Jarryd Hayne – cyber security talk

Jarryd Hayne, an Australian professional rugby league player for the Gold Coast Titans, found himself at the centre of a ‘porn on the big screen’ fiasco.

He was presenting a seminar about cyber awareness at a Gold Coast high school, focused on wireless security. During the talk — given to 200 students — pornographic images were accidentally shown on the big screen, much to the shock and amusement of the attendees.

Both Hayne and Norton Security, the company that organised the talk, said the pictures definitely did not belong to the NRL star, and were in fact placed there by someone else who had access to the WiFi (which was not secured with a password).

The mistake
Norton created a demo using an open wireless network with no security. Although this may have been intentional to allow them to demonstrate security issues, they should have taken additional precautions.

What our experts say:
If you are presenting, particularly on security, ensure that you are taking the necessary precautions. We’re all for educating people on security issues, and our team speak at multiple events and run live demos, but Norton should have set up a demo highlighting wireless security issues using a network with a key or limited to certain devices. This would have ensured that only their interception of the data would be shown. It also would have blocked access to anyone else who was just “mucking about” or wanting to cause embarrassment.

----

* **TASK INSTRUCTIONS**:
(a) Answer these questions from the text about Jarryd Hayne's cyber security talk:
(i) How many students attended the seminar?
(ii) Which company organized the talk?
(iii) What kind of network do the experts say the demo should have used?
(b) Write a continuation of the text about Jarryd Hayne's cyber security talk, starting after its final sentence.
The listing that comes next is separate material and has no connection to the text about Jarryd Hayne's cyber security talk.

* **INFORMATION SHOWN**:
----

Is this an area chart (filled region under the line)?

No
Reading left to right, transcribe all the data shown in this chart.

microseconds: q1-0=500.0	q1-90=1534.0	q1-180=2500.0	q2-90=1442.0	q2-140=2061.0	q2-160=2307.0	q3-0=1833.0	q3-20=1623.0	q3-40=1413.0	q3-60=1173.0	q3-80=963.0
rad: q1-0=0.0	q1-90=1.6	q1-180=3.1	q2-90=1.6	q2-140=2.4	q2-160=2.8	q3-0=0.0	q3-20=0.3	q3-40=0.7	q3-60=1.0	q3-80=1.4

----

* **RESPONSES TO THE TASKS**:
(a)
(i) 200 students.
(ii) Norton Security.
(iii) A network with a key or one limited to certain devices.

(b)
Yahoo – a breach 2 years old

UPDATE: 16 December 2016 Yahoo has just released details of ANOTHER hacking attack – this time compromising twice as many accounts as the record hack it disclosed in September. If you have a Yahoo account we advise you to change your password! More details here.

On September 22, Yahoo admitted that some 500 million accounts had been stolen by hackers, including encrypted passwords, names, phone numbers and email details.

The breach actually occurred two years prior, but Yahoo only discovered the theft some weeks before the public announcement. Beyond these bare details, not much else is known — a situation that has produced a cascade of questions and allegations. For instance, Yahoo has not disclosed an exact timeline indicating when it learned about the breach. It has however, stated that the theft was perpetrated by a “state-sponsored actor,” though it provided no technical details to support this claim.

An information-security firm, InfoArmor, has published strong evidence that Yahoo’s data breach was not conducted by a state-sponsored group but rather by private hackers (it calls them Group E), who are selling Yahoo customer data to other criminal groups (and in one instance, to a state-sponsored group). InfoArmor claims that it has been tracking Group E for three years, as it has been selling purloined data for substantial sums.

The mistake
As there is no information available on how they got in, at least not publicly, nobody knows where the issues lie.

According to a former Yahoo insider, the architecture of Yahoo’s back-end systems is organised in such a way that the type of breach that was reported, would have exposed a much larger group of user account information.

All of Yahoo’s products use one main user database (or UDB) to authenticate users. This means that when people login to products such as Yahoo Mail, Finance, or Sports the login information goes to one central place to ensure they are legitimate, allowing them access.

According to the insider, the database is huge. At the time of the hack in 2014, it contained credentials for roughly 700 million – 1 billion active users accessing Yahoo products every month, along with many other inactive accounts that hadn’t been deleted.

What our experts say:
Ensure you are segmenting out databases, particularly for customer data, so that an exposure of one database does not compromise multiple sets of data.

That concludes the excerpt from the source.